Scrublands(46)



‘Not to you?’

‘No. Not to me.’

A small pit has opened in Martin’s stomach. He thinks of his articles in the paper, all but accusing Snouch of murder. Accusing? More like convicting. ‘Shit. Did you see the papers this morning?’

‘Yeah—we’re all over them.’

‘Except I wrote that the bodies had been discovered by an insurance inspector. Didn’t you mention something like that when we saw you out near Springfields yesterday?’

‘Not me. All I knew was that someone had found skeletons. I thought it might have been a chopper pilot, but it was definitely Snouch.’

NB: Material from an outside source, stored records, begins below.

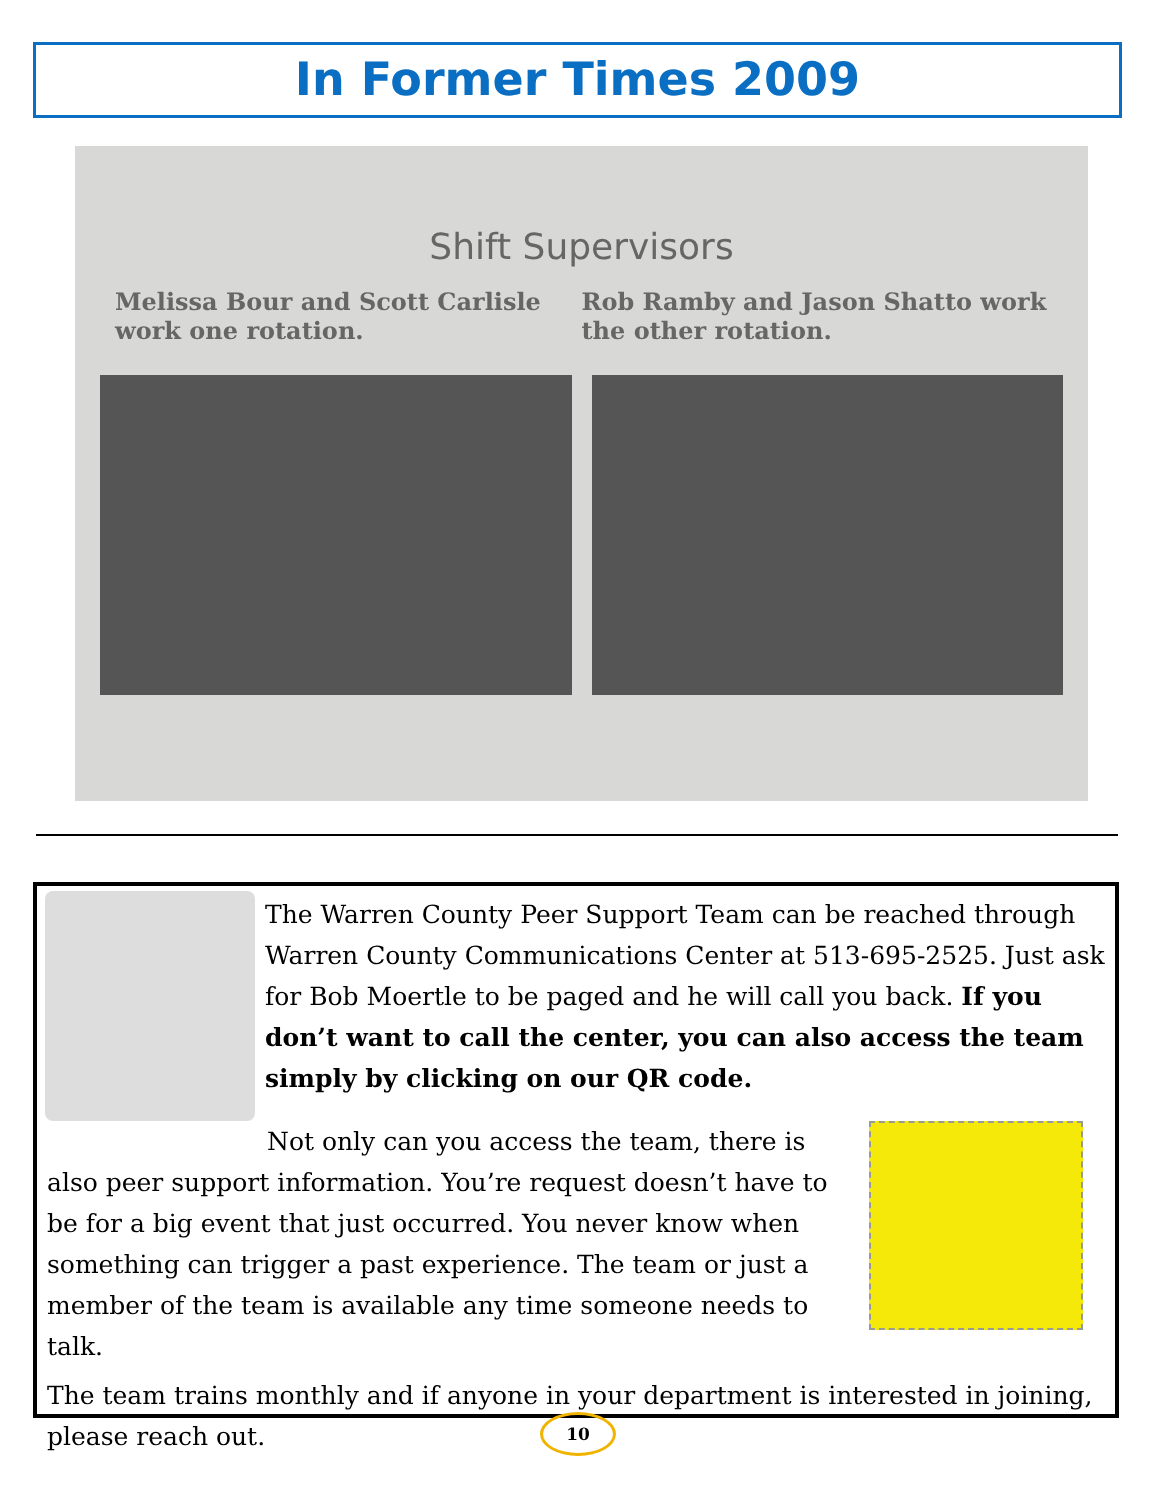In Former Times 2009
Shift Supervisors
Melissa Bour and Scott Carlisle work one rotation.
Rob Ramby and Jason Shatto work the other rotation.
The Warren County Peer Support Team can be reached through Warren County Communications Center at 513-695-2525. Just ask for Bob Moertle to be paged and he will call you back. If you don’t want to call the center, you can also access the team simply by clicking on our QR code.
Not only can you access the team, there is also peer support information. You’re request doesn’t have to be for a big event that just occurred. You never know when something can trigger a past experience. The team or just a member of the team is available any time someone needs to talk.
The team trains monthly and if anyone in your department is interested in joining, please reach out.
10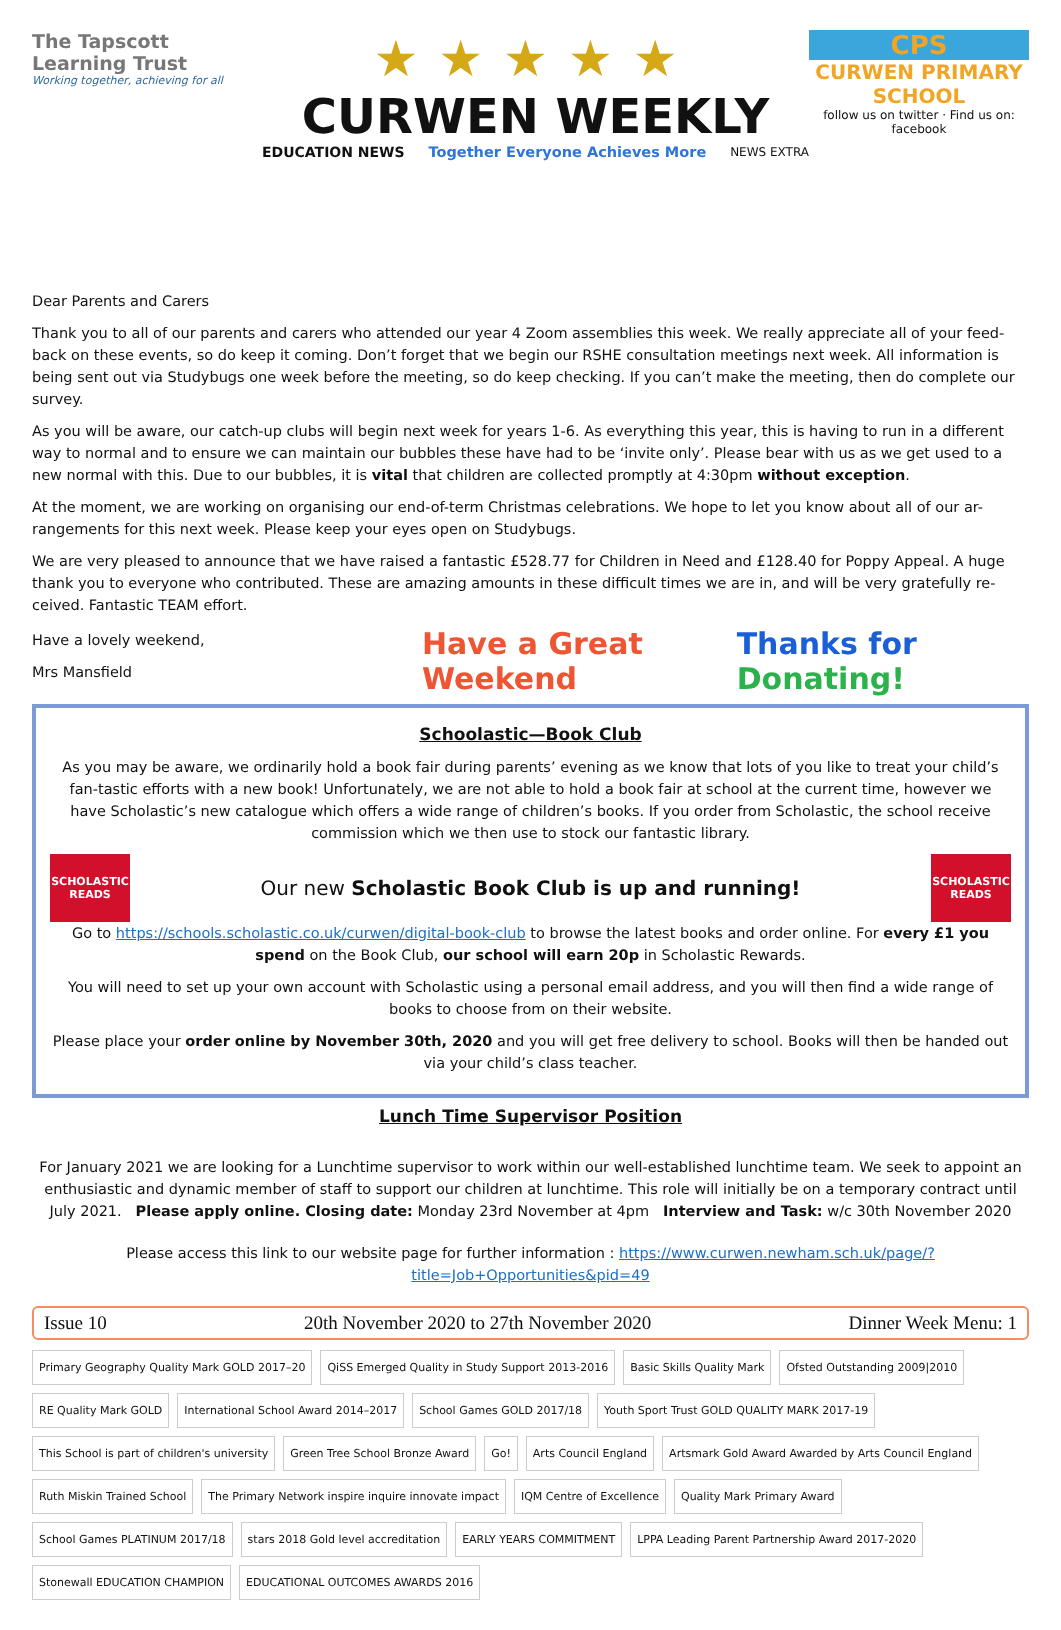The Tapscott Learning Trust
Working together, achieving for all
★★★★★
CURWEN WEEKLY
EDUCATION NEWS Together Everyone Achieves More NEWS EXTRA
CPS
CURWEN PRIMARY SCHOOL
follow us on twitter · Find us on: facebook
Dear Parents and Carers
Thank you to all of our parents and carers who attended our year 4 Zoom assemblies this week. We really appreciate all of your feed-back on these events, so do keep it coming. Don’t forget that we begin our RSHE consultation meetings next week. All information is being sent out via Studybugs one week before the meeting, so do keep checking. If you can’t make the meeting, then do complete our survey.
As you will be aware, our catch-up clubs will begin next week for years 1-6. As everything this year, this is having to run in a different way to normal and to ensure we can maintain our bubbles these have had to be ‘invite only’. Please bear with us as we get used to a new normal with this. Due to our bubbles, it is vital that children are collected promptly at 4:30pm without exception.
At the moment, we are working on organising our end-of-term Christmas celebrations. We hope to let you know about all of our ar-rangements for this next week. Please keep your eyes open on Studybugs.
We are very pleased to announce that we have raised a fantastic £528.77 for Children in Need and £128.40 for Poppy Appeal. A huge thank you to everyone who contributed. These are amazing amounts in these difficult times we are in, and will be very gratefully re-ceived. Fantastic TEAM effort.
Have a lovely weekend,
Mrs Mansfield
Have a Great Weekend Thanks for Donating!
Schoolastic—Book Club
As you may be aware, we ordinarily hold a book fair during parents’ evening as we know that lots of you like to treat your child’s fan-tastic efforts with a new book! Unfortunately, we are not able to hold a book fair at school at the current time, however we have Scholastic’s new catalogue which offers a wide range of children’s books. If you order from Scholastic, the school receive commission which we then use to stock our fantastic library.
SCHOLASTIC READS
Our new Scholastic Book Club is up and running!
SCHOLASTIC READS
Go to https://schools.scholastic.co.uk/curwen/digital-book-club to browse the latest books and order online. For every £1 you spend on the Book Club, our school will earn 20p in Scholastic Rewards.
You will need to set up your own account with Scholastic using a personal email address, and you will then find a wide range of books to choose from on their website.
Please place your order online by November 30th, 2020 and you will get free delivery to school. Books will then be handed out via your child’s class teacher.
Lunch Time Supervisor Position
For January 2021 we are looking for a Lunchtime supervisor to work within our well-established lunchtime team. We seek to appoint an enthusiastic and dynamic member of staff to support our children at lunchtime. This role will initially be on a temporary contract until July 2021. Please apply online. Closing date: Monday 23rd November at 4pm Interview and Task: w/c 30th November 2020
Please access this link to our website page for further information : https://www.curwen.newham.sch.uk/page/?title=Job+Opportunities&pid=49
Issue 10 20th November 2020 to 27th November 2020 Dinner Week Menu: 1
Primary Geography Quality Mark GOLD 2017–20 QiSS Emerged Quality in Study Support 2013-2016 Basic Skills Quality Mark Ofsted Outstanding 2009|2010 RE Quality Mark GOLD International School Award 2014–2017 School Games GOLD 2017/18 Youth Sport Trust GOLD QUALITY MARK 2017-19 This School is part of children's university Green Tree School Bronze Award Go! Arts Council England Artsmark Gold Award Awarded by Arts Council England Ruth Miskin Trained School The Primary Network inspire inquire innovate impact IQM Centre of Excellence Quality Mark Primary Award School Games PLATINUM 2017/18 stars 2018 Gold level accreditation EARLY YEARS COMMITMENT LPPA Leading Parent Partnership Award 2017-2020 Stonewall EDUCATION CHAMPION EDUCATIONAL OUTCOMES AWARDS 2016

‘Shit.’ Martin is suddenly feeling very exposed, out in the burning sun, standing on the church steps away from the shade. He glances back at the media pack; a couple of cameramen are filming him. Shit indeed. Where did he get the insurance inspector from? Mandy? How could he write something like that without double-checking its veracity? Max Fuller will be furious; Martin can hear him repeating C.P. Snow’s famous dictum even now: ‘facts are sacred’. Then he recalls the slim cop leaning on the car smoking outside the Black Dog. ‘Fuck it. You know, Robbie, I mentioned it to this detective at the motel last night, said the bodies had been uncovered by an insurance inspector, that Snouch was in custody. He didn’t correct me. Slim guy, receding hair, five o’clock shadow. A smoker. Didn’t tell me a thing, but it wouldn’t have hurt him to say I was off the mark. What’s his name?’

Robbie doesn’t reply. Instead, he’s looking at Martin with something approximating trepidation.

‘What? What did I say?’

‘You didn’t hear it from me, okay?’

‘Sure. What? You can’t tell me his name?’

‘No, I can’t. It’s against the law.’

‘What? What fucking law?’

‘He’s not a cop.’

‘Not a cop? What the fuck is he then?’ Martin recalls the way the man acted, the way he dressed, the way he spoke. All cop. And then he realises what Robbie is saying. Technically, identifying ASIO agents is against the law. ‘Holy fuck. A spook?’

‘You didn’t hear that from me.’

‘I sure didn’t.’ Christ. A spook? It made no sense. Bodies in a dam, abducted hitchhikers. Why would ASIO be interested in that? And why so quickly? The guy arrived with the Sydney cops.

Robbie interrupts his train of thought. ‘Martin?’

‘Yes?’

‘Sorry, mate, but I’m going to have to ask you to join your friends across the road. The family has requested no media in the church.’

‘Including me? I was there, remember?’

‘Yes. So was I. But I’ll be staying out here too. Standing on these fucking steps, of all places. But if I let you in, the others will all want in as well. Sorry, Martin; it’s the family’s call, not mine.’

Martin feels peeved, but realises that Robbie is merely the messenger. ‘Fair enough. And thanks for letting me know about the spooks. I’ll keep that under my hat for now.’

He walks back towards his admiring colleagues, head down, as if pondering serious new information, when all he’s really doing is avoiding eye contact. They won’t be admiring him for much longer, not once they cotton on to the fact that he might have falsely accused an innocent man. That studio-bound pedant on Media Watch, with his team of acolytes, will be all over him like a rash. And his colleagues certainly won’t be admiring him if Snouch starts spraying around defamation writs; most of them have been repeating his allegations as fact. But as he stands in the shade of the trees and starts to think it through, it doesn’t make sense to him. It’s been a long time since he did his stint on police rounds, but he remembers enough about police methodology to recall that coppers invariably target the most obvious suspects, and for good reason: they’re usually proven right. If a woman turns up beaten to death, then the husband or boyfriend is immediately a suspect. The cops will typically lock them up for as long as legally permissible, apply maximum pressure, extract as much information as possible, maybe even a confession, before alibis can be confected. So what was going on? Here, they have a man who, judging by his prison tattoos, has done time in jail, an alleged rapist no less, reporting bodies in his dam—bodies that he knows are likely to be found now that the fires have denuded the place and he’s waiting for insurance assessors. Surely he must be the primary suspect. So why were they letting him go? The hole in Martin’s stomach grows a little bigger. There’s stuff happening here and he has no idea what it is. Or perhaps Robbie has simply got it wrong; maybe they haven’t arrested Snouch yet, but it won’t be long. ‘Helping police with their inquiries’ was the usual phrase. Why arrest him and set the habeas corpus clock ticking if he’s helping anyway? Martin calms down a little.

More people are gathering outside the church now, and the cameramen and photographers are concentrating on their work, the clatter of camera shutters chattering away like a coded conversation. Herb Walker is there, having a quiet word with Robbie off to one side. Fran Landers arrives, accompanied by Jamie. The boy stares at the ground, looking as if this is the last place in the world he wants to be. Mandy arrives with Liam in a stroller, ignoring the media completely, and Robbie helps her up the stairs and into the church.